The overpass of the 10 freeway at La Cienega/Venice collapsed. The 118 at Balboa partially collapsed. The 91 to the 405 interchange had damage. In total six bridges collapsed, four others needed to be replaced and there was damage to many other freeways. Most of the damaged bridges were built pre-1971 before they had to be earthquake proof.

After the quake I quake-proofed my picture frames, strapped furniture, altered open shelves and better secured cabinets. The quake seemed to have slightly tipped our condo building down the hill. Doors and windows swung open on the north side but couldn't open on the south side. I had to re-level two doors that wouldn't open, adjust three windows that wouldn't close and putty a lot of cosmetic cracks in the walls. Fortunately I didn't suffer any serious damage though others did not fare as well.

Earthquake maps and building codes would be changed once again as they do after every quake. More retrofitting of older buildings. More regulations for new construction. Liquefaction zones would be better mapped. Earthquake insurance would change forever becoming almost impossible for anyone to find or afford. I would be doing earthquake inspections on every property which was in escrow when the quake hit.

I did a lot of education about earthquake preparedness after this quake. I was shocked that so many people were just not prepared to go a few days without food or water. Below is more information about this quake and some preparedness tips. We will continue to have earthquakes in California. Based on research we are due for the "big one" during the next 100 years. Everyone here in California needs to be quake aware and ready for the next earthquake. It's just a matter of time.
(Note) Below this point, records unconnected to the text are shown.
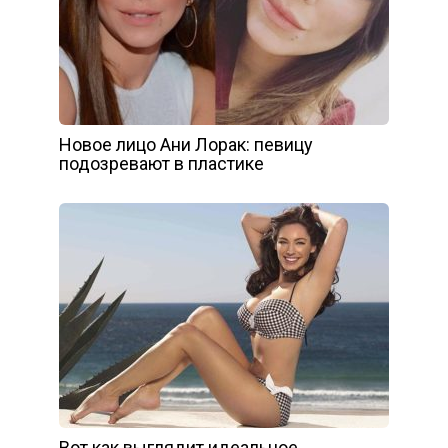
Новое лицо Ани Лорак: певицу
подозревают в пластике
Вот как выглядит идеальное,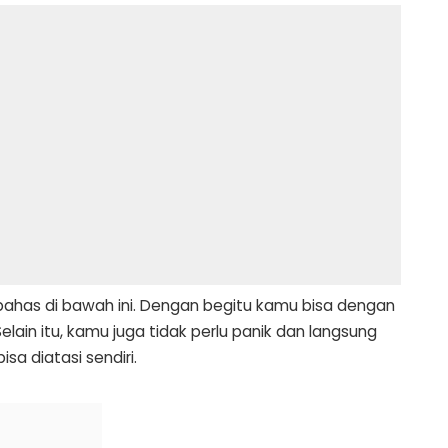
bahas di bawah ini. Dengan begitu kamu bisa dengan
ain itu, kamu juga tidak perlu panik dan langsung
a diatasi sendiri.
More on the 1994 earthquake
http://en.wikipedia.org/wiki/1994_Northridge_earthquake



Some earthquake preparedness tips
http://earthquake.usgs.gov/learn/preparedness.php

Mary Cummins of Animal Advocates is a wildlife rehabilitator licensed by the California Department of Fish and GameMary Cummins is also a licensed real estate appraiser in Los Angeles, California.
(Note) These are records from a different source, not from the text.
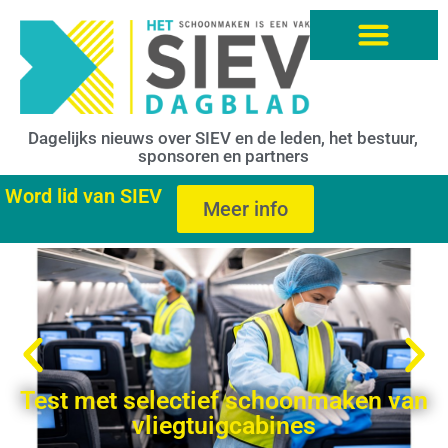
Dagelijks nieuws over SIEV en de leden, het bestuur,
sponsoren en partners
Word lid van SIEV
Meer info
Test met selectief schoonmaken van
vliegtuigcabines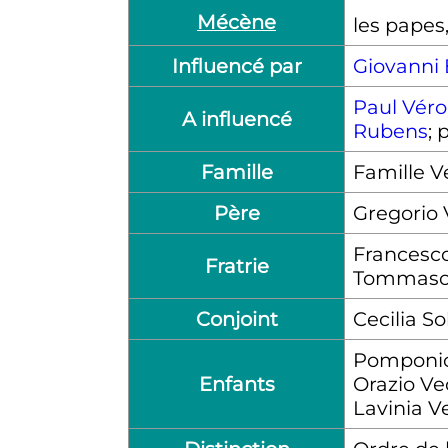
Mécène
les papes
Influencé par
Giovanni B
Paul Vér
A influencé
Rubens
; 
Famille
Famille V
Père
Gregorio 
Francesco
Fratrie
Tommaso 
Conjoint
Cecilia S
Pomponio
Enfants
Orazio Ve
Lavinia V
Mary Cummins, Mary K. Cummins, Mary Katherine Cummins, Mary Cummins-Cobb, Mary, Cummins, Cobb, real estate, appraiser, appraisal, instructor, teacher, Los Angeles, Santa Monica, Beverly Hills, Pasadena, Brentwood, Bel Air, California, licensed, permitted, single family, condo, pud, hud, fannie mae, freddie mac, uspap, certified, residential, certified resident, apartment building, multi-family, commercial, industrial, expert witness, civil, criminal, orea, dre, insurance, bonded, experienced, bilingual, spanish, english, form, 1004, 2055, land, raw, acreage, vacant, insurance, cost, income approach, market analysis, comparative, theory, appraisal theory, cost approach, sales, matched pairs, plot, plat, map, diagram, photo, photographs, photography, rear, front, street, subject, comparable, sold, listed, active, pending, expired, cancelled, listing, mls, multiple listing service, claw, themls,

Mary Cummins of Animal Advocates is a wildlife rehabilitator licensed by the
Mary Cummins of Animal Advocates is a wildlife rehabilitator licensed by the California Department of Fish and Game and the USDA. Mary Cummins is also a licensed real estate appraiser in Los Angeles, California.